Autopsy is very easy to get started with. Just download the software. Unfortunately, it is only for Windows right now. It seems possible to compile on Linux, but I’ve not had any luck. Once you download the installer, make sure you verify the installer. Once verification is complete, install the tool like usual.
One thing to be aware of is that Autopsy does not have the ability to create disk images. If you are using Windows you can see this post about acquiring a digital forensic image using FTK Imager. If you are using Linux you can see this post about acquiring a disk image using Guymager. If you are connecting a disk directly see this video on hardware write blockers.

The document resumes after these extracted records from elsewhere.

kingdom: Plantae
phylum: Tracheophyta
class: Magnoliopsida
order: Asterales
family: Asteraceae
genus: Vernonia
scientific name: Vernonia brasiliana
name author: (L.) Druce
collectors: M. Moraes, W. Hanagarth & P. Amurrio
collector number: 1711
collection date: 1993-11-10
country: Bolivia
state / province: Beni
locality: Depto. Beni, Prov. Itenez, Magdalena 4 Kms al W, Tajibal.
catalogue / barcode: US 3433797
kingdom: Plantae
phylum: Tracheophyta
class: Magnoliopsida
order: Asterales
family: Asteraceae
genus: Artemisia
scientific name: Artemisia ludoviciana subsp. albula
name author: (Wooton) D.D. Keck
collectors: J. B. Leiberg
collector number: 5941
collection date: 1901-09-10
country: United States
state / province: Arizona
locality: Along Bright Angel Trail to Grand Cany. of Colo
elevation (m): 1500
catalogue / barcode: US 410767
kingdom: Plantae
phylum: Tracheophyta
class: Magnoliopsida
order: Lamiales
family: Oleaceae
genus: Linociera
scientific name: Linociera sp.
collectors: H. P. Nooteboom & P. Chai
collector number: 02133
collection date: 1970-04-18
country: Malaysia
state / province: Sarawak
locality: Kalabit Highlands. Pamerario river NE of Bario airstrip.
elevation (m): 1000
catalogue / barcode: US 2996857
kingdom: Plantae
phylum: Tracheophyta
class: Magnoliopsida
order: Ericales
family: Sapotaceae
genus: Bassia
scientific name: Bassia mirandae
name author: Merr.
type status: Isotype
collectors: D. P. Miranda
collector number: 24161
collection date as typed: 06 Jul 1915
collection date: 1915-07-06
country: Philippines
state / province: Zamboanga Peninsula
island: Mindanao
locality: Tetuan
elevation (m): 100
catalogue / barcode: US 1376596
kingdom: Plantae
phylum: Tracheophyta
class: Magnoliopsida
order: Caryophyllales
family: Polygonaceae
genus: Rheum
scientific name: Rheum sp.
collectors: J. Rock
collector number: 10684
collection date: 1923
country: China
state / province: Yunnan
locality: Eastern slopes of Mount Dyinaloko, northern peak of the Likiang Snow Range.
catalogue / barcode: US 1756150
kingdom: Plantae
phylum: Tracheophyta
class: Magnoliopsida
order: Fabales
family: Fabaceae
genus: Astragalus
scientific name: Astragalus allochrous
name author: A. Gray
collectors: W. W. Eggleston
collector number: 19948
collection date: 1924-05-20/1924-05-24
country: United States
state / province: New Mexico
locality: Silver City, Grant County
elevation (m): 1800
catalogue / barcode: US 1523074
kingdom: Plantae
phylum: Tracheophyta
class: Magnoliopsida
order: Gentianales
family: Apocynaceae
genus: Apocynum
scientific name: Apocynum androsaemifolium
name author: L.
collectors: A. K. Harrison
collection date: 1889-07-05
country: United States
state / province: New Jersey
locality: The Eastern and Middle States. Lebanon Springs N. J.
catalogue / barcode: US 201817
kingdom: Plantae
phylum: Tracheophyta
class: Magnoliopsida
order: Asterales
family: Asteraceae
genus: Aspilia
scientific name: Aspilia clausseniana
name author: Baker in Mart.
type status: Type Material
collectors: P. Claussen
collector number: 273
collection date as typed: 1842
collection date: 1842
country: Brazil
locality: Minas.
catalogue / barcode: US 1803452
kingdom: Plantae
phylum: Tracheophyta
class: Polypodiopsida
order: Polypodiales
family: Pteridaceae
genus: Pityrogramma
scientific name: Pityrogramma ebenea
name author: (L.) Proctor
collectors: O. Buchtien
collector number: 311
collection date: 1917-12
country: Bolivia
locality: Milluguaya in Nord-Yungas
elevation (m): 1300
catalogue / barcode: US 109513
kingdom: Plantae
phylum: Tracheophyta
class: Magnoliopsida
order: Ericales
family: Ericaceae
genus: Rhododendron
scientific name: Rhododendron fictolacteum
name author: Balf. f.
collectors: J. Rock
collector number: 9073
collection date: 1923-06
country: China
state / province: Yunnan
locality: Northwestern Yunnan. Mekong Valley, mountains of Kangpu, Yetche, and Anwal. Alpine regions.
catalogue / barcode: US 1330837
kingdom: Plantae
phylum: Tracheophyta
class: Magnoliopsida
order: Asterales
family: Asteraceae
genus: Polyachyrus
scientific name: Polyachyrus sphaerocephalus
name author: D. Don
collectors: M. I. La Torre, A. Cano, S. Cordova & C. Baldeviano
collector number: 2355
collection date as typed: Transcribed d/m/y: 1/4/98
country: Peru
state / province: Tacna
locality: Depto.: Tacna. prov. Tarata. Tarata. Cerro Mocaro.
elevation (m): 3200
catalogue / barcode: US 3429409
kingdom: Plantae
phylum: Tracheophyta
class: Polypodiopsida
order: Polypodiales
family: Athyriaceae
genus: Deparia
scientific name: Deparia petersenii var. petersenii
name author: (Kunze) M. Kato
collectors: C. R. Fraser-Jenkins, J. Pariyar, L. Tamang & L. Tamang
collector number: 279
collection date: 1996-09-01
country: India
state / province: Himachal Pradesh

You can also check out the book Practical Forensic Imaging by Bruce Nikkel.
Ok, so once you have a disk or disk image you would like to analyze, start up Autopsy. You will be asked to create a new case. Think about where you want to save your case. Try to keep cases on a dedicated hard drive. Avoid the same disk that your system file are running from. We try for complete separation, when possible. Structure also matters, which we will talk about in a later post.
After case creation, you will be asked for the disk/image that you would like to analyze. See the video below for more information. Finally, you will be allowed to select each of the ingest modules that you would like to run against the disk image. If the modules are not already configured, you can configure them here. You can also configure them later and re-run the configured module against the disk image. See the video for an explanation of all of the major default modules.
Processing can take a long time depending on your computer / servers processing power, the size of the suspect data, the type of suspect data, the storage device and speed of the connection, among others. You can examine data in Autopsy as it is processing in the background. Your computer will likely be much less responsive, and computers that do not have much memory will be very slow. Computers with 4GB of RAM sometimes crashed when dealing with 20GB+ disk images. With Autopsy - and most forensic tools - the more RAM your computer has, the better.
As the ingest modules process the data, information will show up in the left-hand tree. For more details about what each type of information potentially relates to, please see the video below.
That is it for basic data processing using default ingest modules in Autopsy 4. It is a very easy to use, but power tool that is suitable for many types of investigations.